── Recorded information ──
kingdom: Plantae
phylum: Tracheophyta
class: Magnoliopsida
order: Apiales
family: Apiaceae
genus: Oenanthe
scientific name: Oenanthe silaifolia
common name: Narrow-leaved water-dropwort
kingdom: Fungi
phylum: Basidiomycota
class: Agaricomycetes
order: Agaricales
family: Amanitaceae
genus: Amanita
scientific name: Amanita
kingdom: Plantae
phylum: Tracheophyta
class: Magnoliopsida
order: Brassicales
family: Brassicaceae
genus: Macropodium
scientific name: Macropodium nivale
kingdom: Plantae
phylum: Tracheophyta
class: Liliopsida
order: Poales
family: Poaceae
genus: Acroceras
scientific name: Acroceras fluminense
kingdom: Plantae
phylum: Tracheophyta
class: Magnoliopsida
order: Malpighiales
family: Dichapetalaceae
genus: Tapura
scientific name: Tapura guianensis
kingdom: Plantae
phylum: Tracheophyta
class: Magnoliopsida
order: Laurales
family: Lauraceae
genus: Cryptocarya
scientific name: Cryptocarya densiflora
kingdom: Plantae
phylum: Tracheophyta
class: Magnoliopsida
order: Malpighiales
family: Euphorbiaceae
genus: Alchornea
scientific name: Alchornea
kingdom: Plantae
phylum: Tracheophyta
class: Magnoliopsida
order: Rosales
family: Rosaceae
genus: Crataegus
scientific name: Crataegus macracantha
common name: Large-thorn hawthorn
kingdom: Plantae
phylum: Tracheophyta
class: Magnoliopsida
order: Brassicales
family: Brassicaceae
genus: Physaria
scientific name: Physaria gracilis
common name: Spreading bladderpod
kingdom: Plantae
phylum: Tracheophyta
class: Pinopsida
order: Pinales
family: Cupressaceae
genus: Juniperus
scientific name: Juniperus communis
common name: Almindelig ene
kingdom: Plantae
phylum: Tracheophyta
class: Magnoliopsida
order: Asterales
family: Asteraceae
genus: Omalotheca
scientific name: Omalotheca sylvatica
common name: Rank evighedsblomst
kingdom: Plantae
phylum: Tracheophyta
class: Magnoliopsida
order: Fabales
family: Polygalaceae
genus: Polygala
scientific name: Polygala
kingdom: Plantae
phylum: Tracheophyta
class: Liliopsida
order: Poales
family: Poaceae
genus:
───
▶ Work to complete
Update the lines starting at the one that contains "family: Euphorbiaceae" and ending with the last line of the items. Replace "scientific name" with "species" and keep everything else the same.

▶ Expected answer
family: Euphorbiaceae
genus: Alchornea
species: Alchornea
kingdom: Plantae
phylum: Tracheophyta
class: Magnoliopsida
order: Rosales
family: Rosaceae
genus: Crataegus
species: Crataegus macracantha
common name: Large-thorn hawthorn
kingdom: Plantae
phylum: Tracheophyta
class: Magnoliopsida
order: Brassicales
family: Brassicaceae
genus: Physaria
species: Physaria gracilis
common name: Spreading bladderpod
kingdom: Plantae
phylum: Tracheophyta
class: Pinopsida
order: Pinales
family: Cupressaceae
genus: Juniperus
species: Juniperus communis
common name: Almindelig ene
kingdom: Plantae
phylum: Tracheophyta
class: Magnoliopsida
order: Asterales
family: Asteraceae
genus: Omalotheca
species: Omalotheca sylvatica
common name: Rank evighedsblomst
kingdom: Plantae
phylum: Tracheophyta
class: Magnoliopsida
order: Fabales
family: Polygalaceae
genus: Polygala
species: Polygala
kingdom: Plantae
phylum: Tracheophyta
class: Liliopsida
order: Poales
family: Poaceae
genus:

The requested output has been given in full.